The other day I was Skyping with some friends from Calgary. I have always kind of laughed at Daylight Savings Time, I mean there's still the same amount of time in a day no matter what people do. The sun rises, it's up for so long and it sets.
Being from Saskatchewan and having gone to school in Lethbridge I continually complained about the fall back and spring forward, it seemed an annoying inconvenience. Just let time be. After all my one friend always said "If you cut the top off a blanket and sew it to the bottom the blanket doesn't get longer." Time, however, isn't tangible like a blanket because it's actually not real.
However, as I sat on my deck Skyping with them the sun all of a sudden disappeared and I was left in darkness. Currently Alberta is in Daylight Savings Time, so although our clocks both read, 9 p.m., or so, it was still light out for them, just beginning to dim.
Now because they were in Daylight Savings Time our clocks read the same time, but if Alberta didn't "spring forward" earlier in the year it would have technically been 8 p.m. So by manipulating time, which is a human construct in a sense, they created an extra hour of sunlight in the evening during the summer.
To be honest I was always skeptical of Daylight Savings my entire life, and I guess that comes with having grown up in Saskatchewan where it doesn't seem necessary like it does everywhere else. It was neat, however, to finally understand what Daylight Savings really is.
Looking into it further, ancient civilizations actually used to practice a variation of Daylight Savings. For Roman engineers the water clocks they built required different scales depending on the different month, while Benjamin Franklin is credited with the invention of modern Daylight Savings even though it has only been used for approximately 100 years.
Franklin wrote an essay in 1784 calling for time change allowing for people to rise earlier in the morning as a way to utilize more sunlight in the evening and save on candle costs. Today it would save on electricity costs. Although he made a compelling argument and there was interest surrounding his proposal nothing really developed from it.

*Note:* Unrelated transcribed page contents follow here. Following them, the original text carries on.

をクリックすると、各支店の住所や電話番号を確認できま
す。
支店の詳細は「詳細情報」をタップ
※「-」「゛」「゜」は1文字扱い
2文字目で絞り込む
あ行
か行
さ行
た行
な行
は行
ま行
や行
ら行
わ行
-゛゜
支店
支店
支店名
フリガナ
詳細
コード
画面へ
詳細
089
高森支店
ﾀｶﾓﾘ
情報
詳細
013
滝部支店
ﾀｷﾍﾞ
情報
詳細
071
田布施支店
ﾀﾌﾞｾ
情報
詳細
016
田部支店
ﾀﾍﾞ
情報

Franklin's argument was unbeknownst to William Willett in 1905, but he made an argument to move the clocks forward by 20 minutes each Sunday in April, then move them back by the same amount each Sunday in September. Though a bill was drafted in 1909 it was shot down mostly by farmers and others who opposed the idea.
It was actually during World War I that Daylight Savings Time would spread globally. Germany first implemented it by turning their clocks forward at 11 p.m. on April 30, 1916. They were saving fuel for the war efforts by using less artificial light in the day. This spread quickly through countries at war as the reasoning was sound.

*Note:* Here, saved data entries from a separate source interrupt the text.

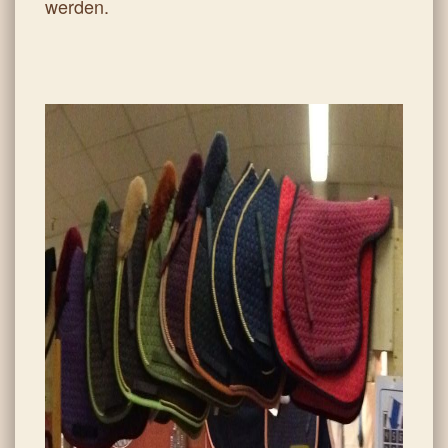
werden.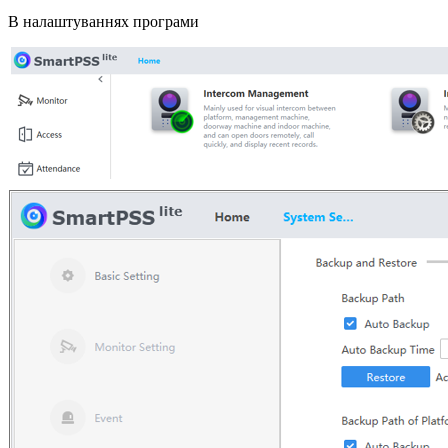
В налаштуваннях програми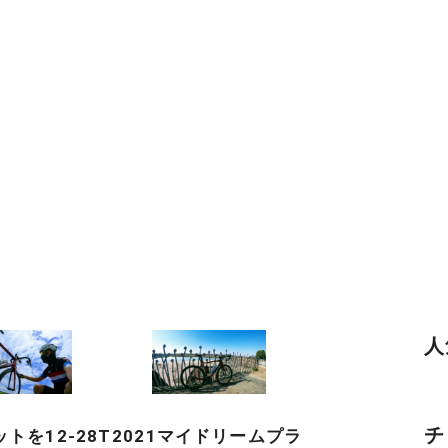
人
チ
トを12-28T
2021マイドリームプラ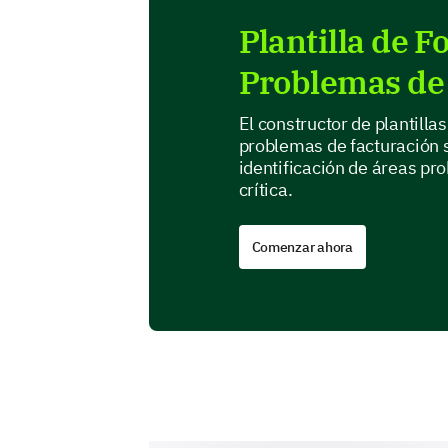
Plantilla de 
Problemas de 
El constructor de plantill
problemas de facturación se
identificación de áreas pr
crítica.
Comenzar ahora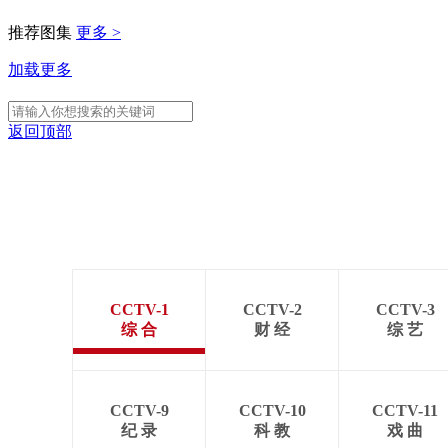
推荐图集
更多 >
加载更多
返回顶部
CCTV-1
CCTV-2
CCTV-3
综 合
财 经
综 艺
CCTV-9
CCTV-10
CCTV-11
纪 录
科 教
戏 曲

After WWI, however, many countries gave up the practice and it wasn't until World War II that countries needed to once again save resources for their troops.
In the United States Franklin D. Roosevelt implemented "War Time" creating "Eastern War Time," "Central War Time," and "Pacific War Time." When the war concluded with Japan surrendering in August of 1945 these time zones were relabelled using "Peace Time."
Britain, in an attempt to maximize the sunlight, used "Double Summer Time" jumping forward two hours during the summer and one hour in the winter.
Now, I know Daylight Savings Time is something that seems to set Saskatchewan apart from most other provinces and I'm not saying we should switch. I just thought it was extremely interesting to see that it was in fact a reality.
In a sense it makes you wonder how time zones were created and if they were properly established. I know navigation at sea in the late-1700s came with the creation of latitude and longitude, which sort of led to time zones; but, today time seems like such a set thing although it is actually an abstract in the sense it is malleable by people changing it to benefit us.